Single by Hedley

from the album Storms
- Released: October 24, 2011
- Length: 3:33
- Label: Universal Music Canada
- Songwriters: Jacob Hoggard; Matt Squire; Lucas Banker;
- Producer: Brian Howes

Hedley singles chronology
| "Invincible" (2011) | "One Life" (2011) | "Kiss You Inside Out" (2012) |

Music video
- "One Life" on YouTube

= One Life (Hedley song) =

"One Life" is a song by Canadian pop rock band Hedley.

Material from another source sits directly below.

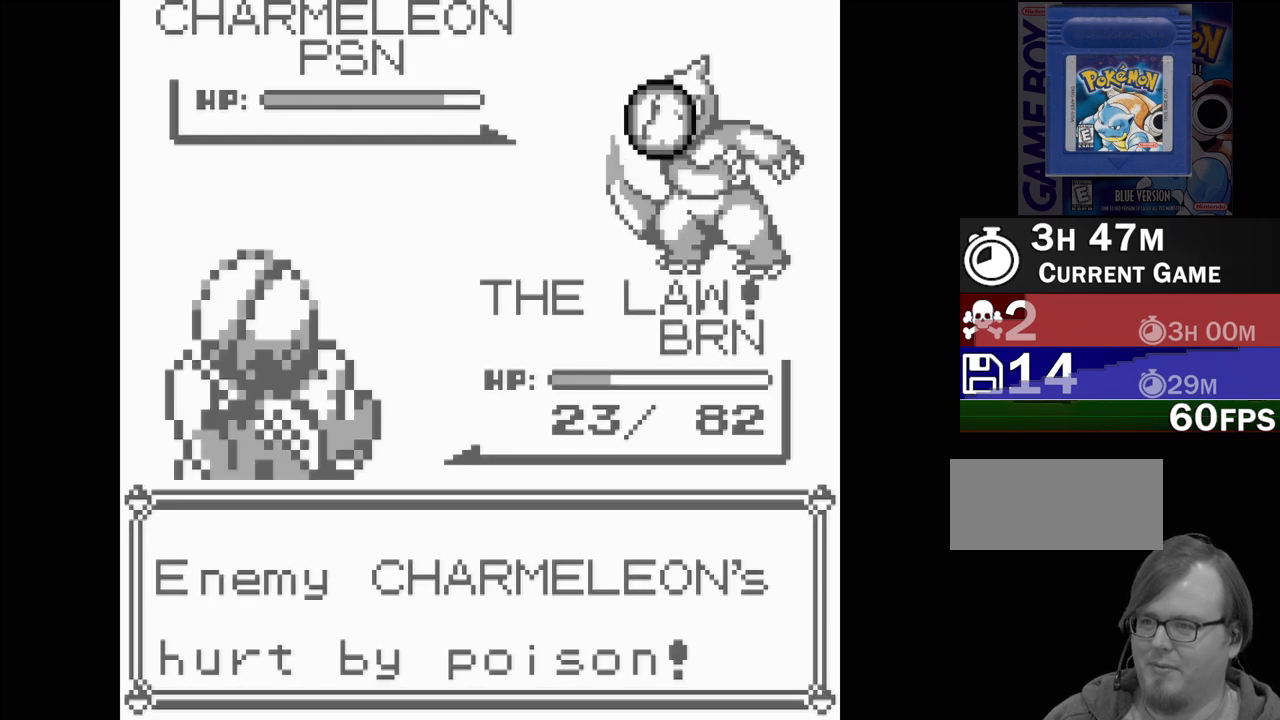
{"buttons": [], "events": []}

It was released on October 24, 2011, as the second single from their fourth studio album Storms. The song peaked at number 16 on the Canadian Hot 100 and reached within the top 30 on the Canada AC, Canada CHR/Top 40 and Canada Hot AC airplay charts. It was certified Platinum by Music Canada in March 2012.

==Background==
On October 24, 2011, Storms was made available for pre-orders via iTunes and those who pre-ordered would receive an instant download of "One Life". Guitarist Dave Rosin described the track as one that has a "good feeling" to it.

==Composition==
"One Life" was written by Jacob Hoggard, Matt Squire and Lucas Banker, while production was handled by Brian Howes.

==Music video==
A teaser video for "One Life" was released on December 12, 2011. The music video for the song premiered via MuchMusic on December 14. The video was also released onto VEVO and was directed by Marc Ricciardelli. It was nominated for a MuchMusic Video Award for Most Watched Video, but lost to "Call Me Maybe" by Carly Rae Jepsen.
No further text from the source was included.